◆ **What the task requires**: Quote the entries below from the line with "25: (547, 432, 1.51)" through the line with "41: (509, 216, 92.93)", both ends included, and only those lines.

◆ **Records for this task**:
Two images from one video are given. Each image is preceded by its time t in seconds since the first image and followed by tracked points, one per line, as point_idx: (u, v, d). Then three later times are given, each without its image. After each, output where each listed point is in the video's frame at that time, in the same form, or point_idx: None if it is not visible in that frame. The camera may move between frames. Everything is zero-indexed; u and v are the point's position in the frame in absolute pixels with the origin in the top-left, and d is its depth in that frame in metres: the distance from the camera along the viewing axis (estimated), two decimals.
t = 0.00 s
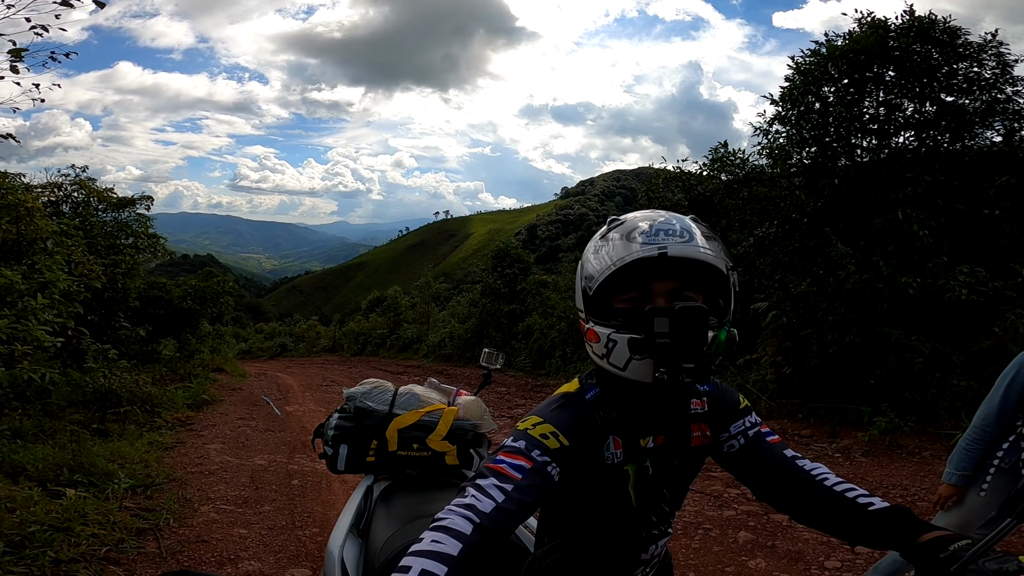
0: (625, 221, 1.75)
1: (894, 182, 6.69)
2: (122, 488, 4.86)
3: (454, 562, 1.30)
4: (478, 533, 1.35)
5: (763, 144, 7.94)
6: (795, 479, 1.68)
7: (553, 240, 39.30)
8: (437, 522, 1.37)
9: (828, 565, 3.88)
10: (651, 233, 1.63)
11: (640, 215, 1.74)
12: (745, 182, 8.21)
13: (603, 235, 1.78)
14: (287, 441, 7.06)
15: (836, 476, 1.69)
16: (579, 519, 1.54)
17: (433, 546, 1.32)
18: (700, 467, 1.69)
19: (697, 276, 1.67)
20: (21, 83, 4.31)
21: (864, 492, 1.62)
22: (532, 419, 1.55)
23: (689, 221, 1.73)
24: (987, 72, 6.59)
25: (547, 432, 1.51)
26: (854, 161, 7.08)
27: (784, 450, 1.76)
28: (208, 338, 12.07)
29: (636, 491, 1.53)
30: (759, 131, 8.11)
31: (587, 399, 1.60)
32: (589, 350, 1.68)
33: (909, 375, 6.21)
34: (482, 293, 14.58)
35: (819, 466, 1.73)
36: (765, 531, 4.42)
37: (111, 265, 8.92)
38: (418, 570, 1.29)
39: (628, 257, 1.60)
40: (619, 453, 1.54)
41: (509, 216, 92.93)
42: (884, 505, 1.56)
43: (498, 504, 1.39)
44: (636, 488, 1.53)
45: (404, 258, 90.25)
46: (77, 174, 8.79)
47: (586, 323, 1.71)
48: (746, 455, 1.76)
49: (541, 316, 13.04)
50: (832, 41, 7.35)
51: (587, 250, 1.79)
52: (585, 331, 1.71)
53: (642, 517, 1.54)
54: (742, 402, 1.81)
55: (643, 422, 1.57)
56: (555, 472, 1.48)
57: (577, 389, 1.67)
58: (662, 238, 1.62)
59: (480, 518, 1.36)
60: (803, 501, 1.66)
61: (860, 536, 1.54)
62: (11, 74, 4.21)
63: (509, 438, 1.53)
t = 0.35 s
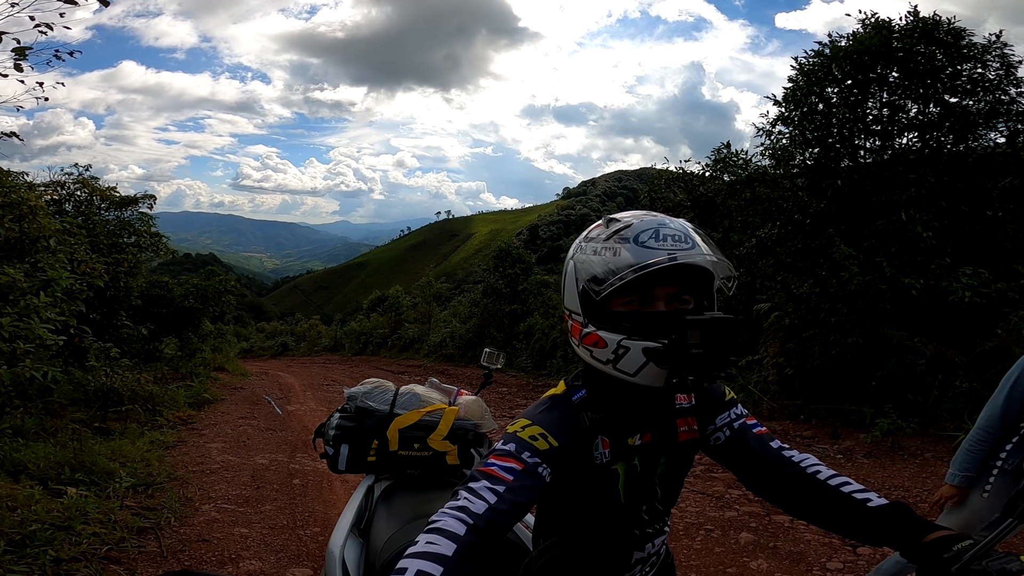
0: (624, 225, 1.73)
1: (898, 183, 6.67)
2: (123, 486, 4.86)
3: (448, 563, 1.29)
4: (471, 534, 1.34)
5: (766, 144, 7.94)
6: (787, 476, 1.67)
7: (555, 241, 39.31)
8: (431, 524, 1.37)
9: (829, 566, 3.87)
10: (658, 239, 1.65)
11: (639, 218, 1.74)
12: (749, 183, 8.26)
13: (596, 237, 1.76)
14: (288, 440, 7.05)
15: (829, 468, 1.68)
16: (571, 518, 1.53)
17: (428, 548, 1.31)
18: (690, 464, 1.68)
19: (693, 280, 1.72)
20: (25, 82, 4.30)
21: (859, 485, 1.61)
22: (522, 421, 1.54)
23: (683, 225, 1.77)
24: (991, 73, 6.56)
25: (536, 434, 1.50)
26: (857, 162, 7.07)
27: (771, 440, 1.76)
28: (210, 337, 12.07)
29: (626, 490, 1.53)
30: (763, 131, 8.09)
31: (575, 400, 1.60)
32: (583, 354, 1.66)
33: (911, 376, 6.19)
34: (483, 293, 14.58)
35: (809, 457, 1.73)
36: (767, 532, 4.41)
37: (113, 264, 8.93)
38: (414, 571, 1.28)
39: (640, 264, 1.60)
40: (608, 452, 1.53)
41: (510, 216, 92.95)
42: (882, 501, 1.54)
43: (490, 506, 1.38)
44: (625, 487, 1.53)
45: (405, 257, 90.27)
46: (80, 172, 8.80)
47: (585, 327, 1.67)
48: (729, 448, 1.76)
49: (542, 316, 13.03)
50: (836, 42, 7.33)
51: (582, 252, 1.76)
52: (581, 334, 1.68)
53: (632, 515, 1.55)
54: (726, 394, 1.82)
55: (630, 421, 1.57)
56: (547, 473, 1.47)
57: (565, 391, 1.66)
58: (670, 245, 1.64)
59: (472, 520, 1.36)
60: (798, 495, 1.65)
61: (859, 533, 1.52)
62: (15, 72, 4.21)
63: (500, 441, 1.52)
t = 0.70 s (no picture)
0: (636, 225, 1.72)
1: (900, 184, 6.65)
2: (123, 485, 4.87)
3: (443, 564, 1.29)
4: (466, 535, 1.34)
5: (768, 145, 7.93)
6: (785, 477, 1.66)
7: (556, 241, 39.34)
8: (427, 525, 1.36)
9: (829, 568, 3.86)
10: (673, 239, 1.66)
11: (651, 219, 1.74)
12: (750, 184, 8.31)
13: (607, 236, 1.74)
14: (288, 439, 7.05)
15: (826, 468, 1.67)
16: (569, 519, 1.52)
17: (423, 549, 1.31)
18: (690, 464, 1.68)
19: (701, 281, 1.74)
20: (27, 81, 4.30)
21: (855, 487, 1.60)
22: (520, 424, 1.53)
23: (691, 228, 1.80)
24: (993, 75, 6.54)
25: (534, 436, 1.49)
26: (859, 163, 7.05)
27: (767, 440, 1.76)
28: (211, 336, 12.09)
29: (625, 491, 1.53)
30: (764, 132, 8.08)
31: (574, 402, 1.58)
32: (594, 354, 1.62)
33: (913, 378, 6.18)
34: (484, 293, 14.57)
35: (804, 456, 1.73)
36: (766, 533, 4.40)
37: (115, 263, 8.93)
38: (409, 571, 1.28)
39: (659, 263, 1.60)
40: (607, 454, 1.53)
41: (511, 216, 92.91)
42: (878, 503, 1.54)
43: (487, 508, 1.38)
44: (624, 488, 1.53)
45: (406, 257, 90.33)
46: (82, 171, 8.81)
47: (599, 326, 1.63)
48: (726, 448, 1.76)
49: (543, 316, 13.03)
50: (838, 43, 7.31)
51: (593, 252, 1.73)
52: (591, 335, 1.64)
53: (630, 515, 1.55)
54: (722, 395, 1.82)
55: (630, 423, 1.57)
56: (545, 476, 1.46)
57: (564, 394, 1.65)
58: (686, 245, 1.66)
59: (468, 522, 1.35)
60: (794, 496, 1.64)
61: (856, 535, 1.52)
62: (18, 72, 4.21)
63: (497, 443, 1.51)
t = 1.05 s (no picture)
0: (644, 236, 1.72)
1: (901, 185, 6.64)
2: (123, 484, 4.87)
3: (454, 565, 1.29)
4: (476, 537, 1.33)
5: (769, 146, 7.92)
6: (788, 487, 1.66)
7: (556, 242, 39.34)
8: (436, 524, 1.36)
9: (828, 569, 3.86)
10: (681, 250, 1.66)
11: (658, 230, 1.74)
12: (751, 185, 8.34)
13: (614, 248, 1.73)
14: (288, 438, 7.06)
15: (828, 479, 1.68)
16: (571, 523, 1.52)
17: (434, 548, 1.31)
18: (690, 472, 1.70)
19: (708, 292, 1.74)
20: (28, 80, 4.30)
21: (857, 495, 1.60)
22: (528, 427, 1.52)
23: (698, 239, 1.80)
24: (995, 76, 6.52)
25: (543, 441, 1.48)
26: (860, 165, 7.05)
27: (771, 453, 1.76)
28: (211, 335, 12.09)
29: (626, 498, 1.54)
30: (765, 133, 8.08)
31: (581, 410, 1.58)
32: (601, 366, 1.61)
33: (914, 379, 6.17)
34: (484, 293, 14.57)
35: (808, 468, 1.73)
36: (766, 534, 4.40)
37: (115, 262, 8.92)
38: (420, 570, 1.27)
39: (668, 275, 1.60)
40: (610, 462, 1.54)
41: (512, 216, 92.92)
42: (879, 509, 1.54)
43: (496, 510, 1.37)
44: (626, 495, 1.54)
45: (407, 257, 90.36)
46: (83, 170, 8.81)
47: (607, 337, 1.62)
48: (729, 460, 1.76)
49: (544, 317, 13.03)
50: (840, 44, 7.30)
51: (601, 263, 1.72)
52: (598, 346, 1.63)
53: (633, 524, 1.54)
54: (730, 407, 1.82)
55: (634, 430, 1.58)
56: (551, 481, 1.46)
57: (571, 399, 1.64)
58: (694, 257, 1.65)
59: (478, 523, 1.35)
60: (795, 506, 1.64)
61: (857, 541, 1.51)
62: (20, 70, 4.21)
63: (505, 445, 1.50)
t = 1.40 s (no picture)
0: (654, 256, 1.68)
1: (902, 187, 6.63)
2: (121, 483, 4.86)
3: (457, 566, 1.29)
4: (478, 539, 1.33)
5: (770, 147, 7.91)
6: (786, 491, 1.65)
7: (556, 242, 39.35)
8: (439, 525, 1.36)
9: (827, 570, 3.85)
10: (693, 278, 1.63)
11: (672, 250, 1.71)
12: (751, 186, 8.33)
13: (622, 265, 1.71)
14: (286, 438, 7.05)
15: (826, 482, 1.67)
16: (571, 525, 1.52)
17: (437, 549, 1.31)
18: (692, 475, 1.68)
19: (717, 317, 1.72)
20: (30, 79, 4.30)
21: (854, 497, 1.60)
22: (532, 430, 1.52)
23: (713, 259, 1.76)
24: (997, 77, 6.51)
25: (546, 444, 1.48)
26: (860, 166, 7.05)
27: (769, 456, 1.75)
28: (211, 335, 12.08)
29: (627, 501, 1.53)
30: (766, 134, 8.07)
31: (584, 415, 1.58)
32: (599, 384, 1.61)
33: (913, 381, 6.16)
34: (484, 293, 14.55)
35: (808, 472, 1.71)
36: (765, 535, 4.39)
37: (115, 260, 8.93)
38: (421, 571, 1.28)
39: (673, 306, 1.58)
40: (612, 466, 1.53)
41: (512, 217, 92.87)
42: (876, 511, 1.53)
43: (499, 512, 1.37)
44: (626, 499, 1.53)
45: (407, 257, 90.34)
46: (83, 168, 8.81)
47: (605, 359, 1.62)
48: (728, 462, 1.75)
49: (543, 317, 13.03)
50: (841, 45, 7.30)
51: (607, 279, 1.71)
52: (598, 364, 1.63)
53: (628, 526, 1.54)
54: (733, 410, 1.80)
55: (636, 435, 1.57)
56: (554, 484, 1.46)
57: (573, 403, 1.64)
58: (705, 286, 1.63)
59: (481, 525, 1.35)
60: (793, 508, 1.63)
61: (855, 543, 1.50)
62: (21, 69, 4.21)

◆ **Solved exercise**:
25: (547, 432, 1.51)
26: (854, 161, 7.08)
27: (784, 450, 1.76)
28: (208, 338, 12.07)
29: (636, 491, 1.53)
30: (759, 131, 8.11)
31: (587, 399, 1.60)
32: (589, 350, 1.68)
33: (909, 375, 6.21)
34: (482, 293, 14.58)
35: (819, 466, 1.73)
36: (765, 531, 4.42)
37: (111, 265, 8.92)
38: (418, 570, 1.29)
39: (628, 257, 1.60)
40: (619, 453, 1.54)
41: (509, 216, 92.93)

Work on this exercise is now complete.